An antitoxin is a specialized antibody or group of antibodies that has the ability to neutralize a particular toxicant, a type of toxin produced exclusively by living organisms. Like its counterpart, the antitoxin is also produced in living organisms, which includes plants, animals, and humans. The activity of an antitoxin is similar to that of a vaccine in that the organism’s immune system is stimulated to produce a specific antitoxin in response to the presence of small amounts of a corresponding toxin.
Natural antitoxins are useful in counteracting the poisonous effects of being bitten by certain animals or insects, such as a venomous snake or spider. However, antitoxins are also effective against the toxic effects of bacteria and other microorganisms, such as Clostridium botulinum and Corynebacterium diphtheriae, which cause botulism and diphtheria, respectively. In addition, the application of an antitoxin is not limited to being an after-the-fact treatment and may be used as a preventative measure against disease in an otherwise healthy organism.
Disease prevention through the use of natural antitoxins is commonplace in the management of livestock, such as cows, goats, and sheep. This practice most often applies to animals that have not been previously vaccinated against a disease, or in the case of the animal’s immunization record being unknown. Furthermore, the most common antibody utilized for this purpose in husbandry is tetanus antitoxin. Conditions under which this antitoxin may be given in addition to those already cited include an injury where the wound is suspected of coming into contact with contaminated soil, or following tail docking or castration. In humans, however, the transmission of antitoxins from one individual is far less practical and full of potential risk.
This leads one to wonder how a counteractive antitoxin can be produced to benefit a human, particularly one who has been infected with a toxin. Fortunately, nature’s design not only makes it possible for antitoxins to be produced internally by living creatures, but also permits them to be transferred from one to another by injection. The host of choice is usually a horse, which is injected with the toxic substance in question in gradually increasing increments. This does not harm the animal in any way. Instead, the horse produces the appropriate antibodies, which can then be donated to a human being to launch what is known as passive immunity against the invading toxin.
There is one caveat to this process, though.
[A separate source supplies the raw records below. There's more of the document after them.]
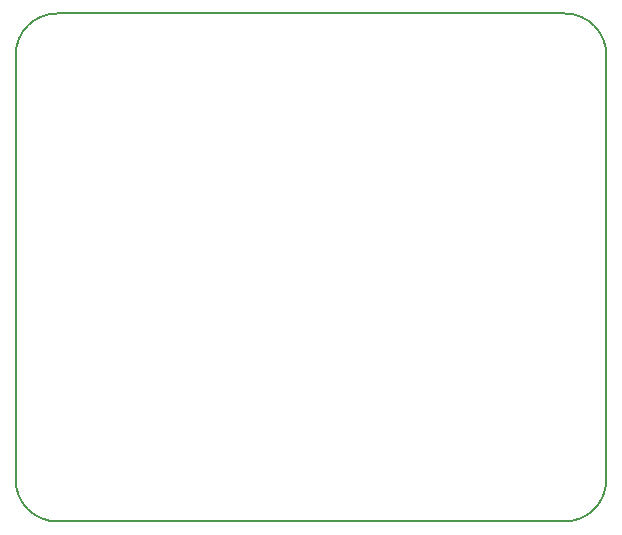
<source format=gm1>
%TF.GenerationSoftware,KiCad,Pcbnew,5.99.0-unknown-c5e195bdff~131~ubuntu20.04.1*%
%TF.CreationDate,2021-08-04T16:13:58-04:00*%
%TF.ProjectId,openlst-hw,6f70656e-6c73-4742-9d68-772e6b696361,rev?*%
%TF.SameCoordinates,Original*%
%TF.FileFunction,Profile,NP*%
%FSLAX46Y46*%
G04 Gerber Fmt 4.6, Leading zero omitted, Abs format (unit mm)*
G04 Created by KiCad (PCBNEW 5.99.0-unknown-c5e195bdff~131~ubuntu20.04.1) date 2021-08-04 16:13:58*
%MOMM*%
%LPD*%
G01*
G04 APERTURE LIST*
%TA.AperFunction,Profile*%
%ADD10C,0.150000*%
%TD*%
G04 APERTURE END LIST*
D10*
X137300000Y-75900000D02*
X137300000Y-111900000D01*
X140800000Y-72400000D02*
G75*
G03*
X137300000Y-75900000I0J-3500000D01*
G01*
X183800000Y-72400000D02*
X140800000Y-72400000D01*
X187300000Y-111900000D02*
X187300000Y-75900000D01*
X137300000Y-111900000D02*
G75*
G03*
X140800000Y-115400000I3500000J0D01*
G01*
X140800000Y-115400000D02*
X183800000Y-115400000D01*
X183800000Y-115400000D02*
G75*
G03*
X187300000Y-111900000I0J3500000D01*
G01*
X187300000Y-75900000D02*
G75*
G03*
X183800000Y-72400000I-3500000J0D01*
G01*
M02*

</source>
Passing antibody proteins from horse to man may invoke an illness known as serum sickness, also known as immune complex disease. Symptoms typically appear within one to three weeks and include nausea, joint pain, swelling of the lymph nodes, and redness around the injection site. This occurs when immune complexes, which are composed of antibody proteins and toxin antigens bound to each other, accumulate and collect in the bloodstream and organs and trigger an inflammatory response. However, unless the person suffers from impaired immunity, the body targets and destroys these deposits within a relatively short time, permitting a full recovery.